### [TASK]
Please restate all of the records word for word, setting the pictures aside.

### [DATA RECORDS]

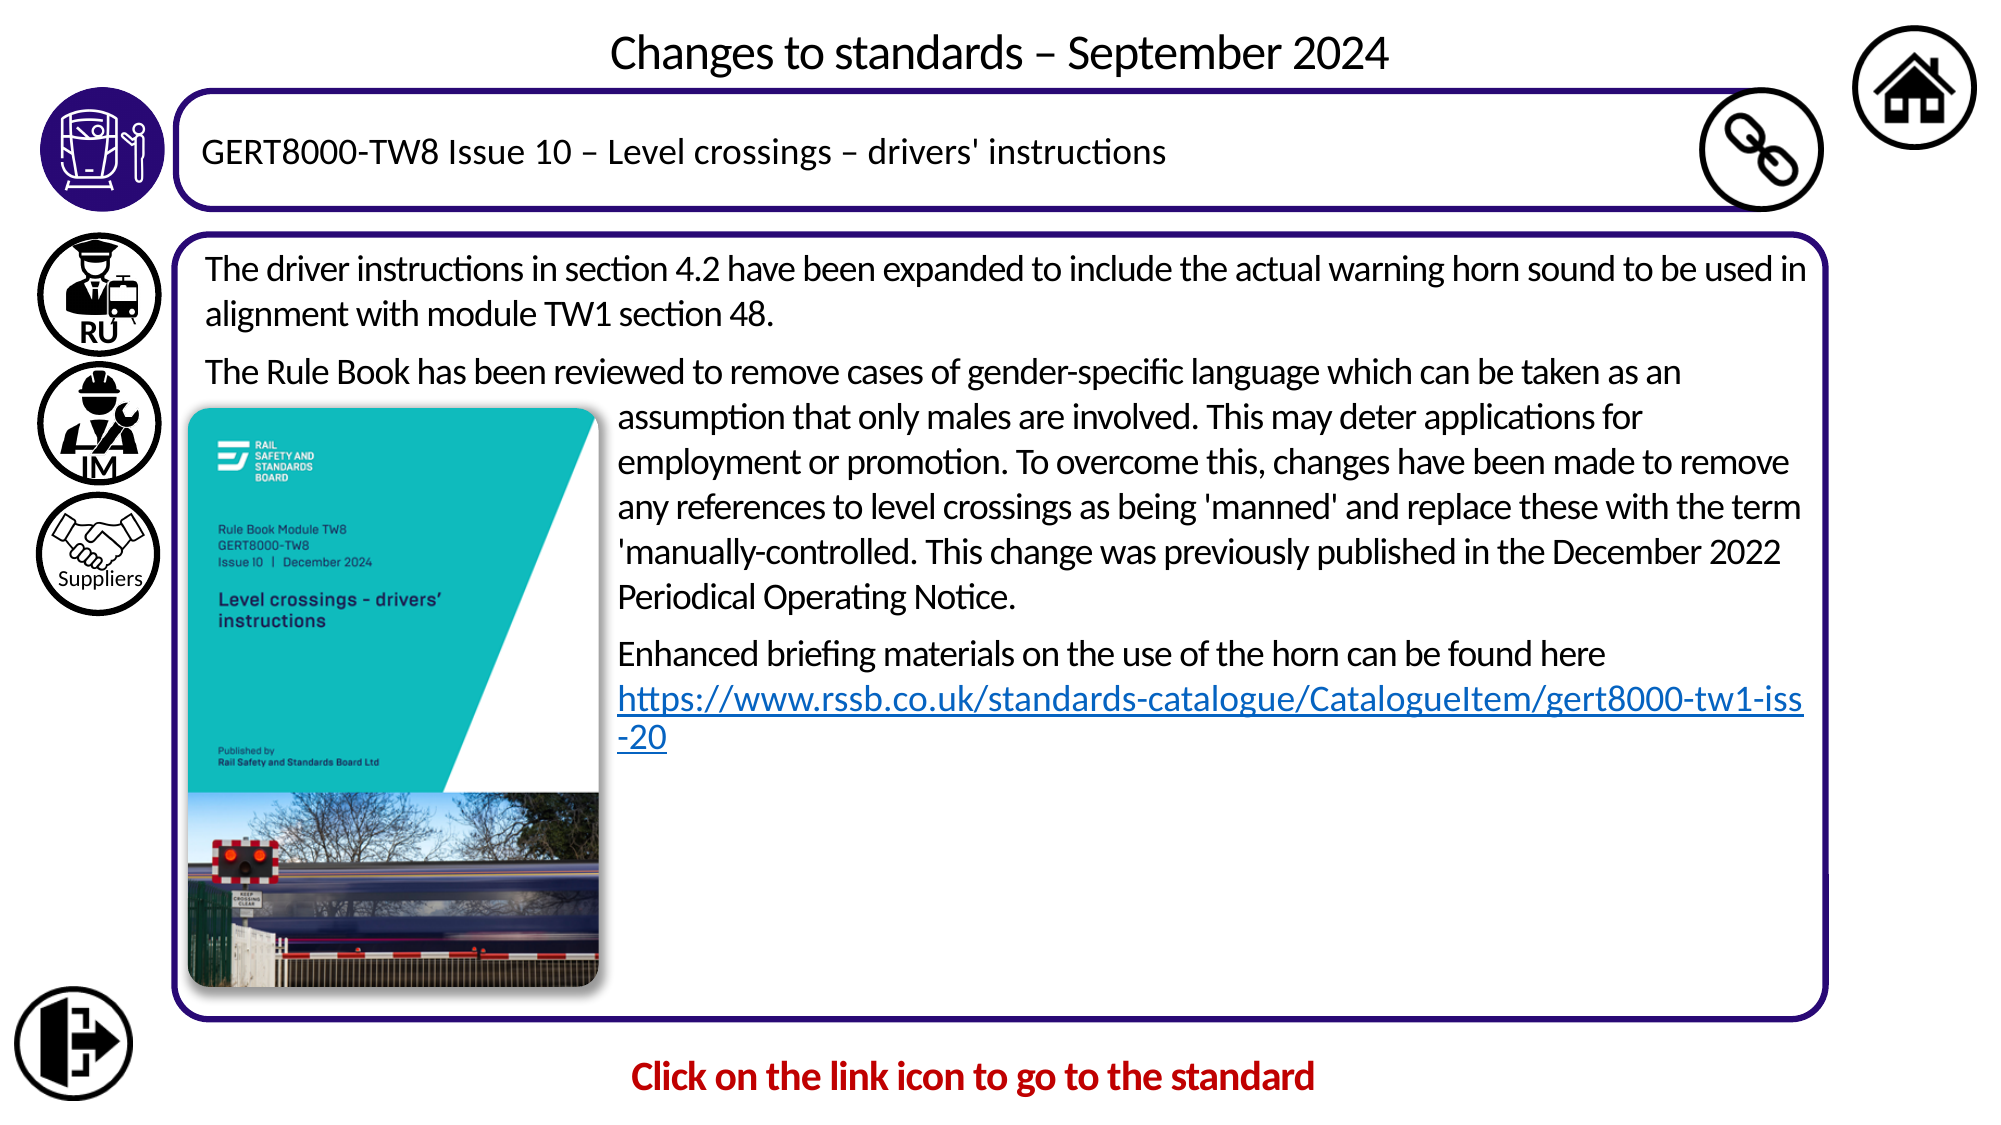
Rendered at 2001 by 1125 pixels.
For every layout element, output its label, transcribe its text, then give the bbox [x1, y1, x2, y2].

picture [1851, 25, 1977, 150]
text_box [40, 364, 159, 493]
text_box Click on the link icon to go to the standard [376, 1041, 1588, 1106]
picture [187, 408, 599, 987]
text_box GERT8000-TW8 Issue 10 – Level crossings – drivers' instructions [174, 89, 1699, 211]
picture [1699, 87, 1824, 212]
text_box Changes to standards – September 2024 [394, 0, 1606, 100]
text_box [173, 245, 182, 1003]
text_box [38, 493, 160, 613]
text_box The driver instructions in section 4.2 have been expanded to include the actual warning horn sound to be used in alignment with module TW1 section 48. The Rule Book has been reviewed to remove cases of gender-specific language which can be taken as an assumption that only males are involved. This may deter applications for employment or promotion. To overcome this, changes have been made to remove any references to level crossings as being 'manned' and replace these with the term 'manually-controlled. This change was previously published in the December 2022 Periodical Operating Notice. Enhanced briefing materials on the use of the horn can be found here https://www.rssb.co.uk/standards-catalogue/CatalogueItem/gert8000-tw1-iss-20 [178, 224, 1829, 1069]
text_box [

### [EXERCISE ANSWER]
Rendered at 2001 by 1125 pixels.
For every layout element, output its label, transcribe its text, then give the bbox [x1, y1, x2, y2].

picture [1851, 25, 1977, 150]
text_box [40, 364, 159, 493]
text_box Click on the link icon to go to the standard [376, 1041, 1588, 1106]
picture [187, 408, 599, 987]
text_box GERT8000-TW8 Issue 10 – Level crossings – drivers' instructions [174, 89, 1699, 211]
picture [1699, 87, 1824, 212]
text_box Changes to standards – September 2024 [394, 0, 1606, 100]
text_box [173, 245, 182, 1003]
text_box [38, 493, 160, 613]
text_box The driver instructions in section 4.2 have been expanded to include the actual warning horn sound to be used in alignment with module TW1 section 48. The Rule Book has been reviewed to remove cases of gender-specific language which can be taken as an assumption that only males are involved. This may deter applications for employment or promotion. To overcome this, changes have been made to remove any references to level crossings as being 'manned' and replace these with the term 'manually-controlled. This change was previously published in the December 2022 Periodical Operating Notice. Enhanced briefing materials on the use of the horn can be found here https://www.rssb.co.uk/standards-catalogue/CatalogueItem/gert8000-tw1-iss-20 [178, 224, 1829, 1069]
text_box [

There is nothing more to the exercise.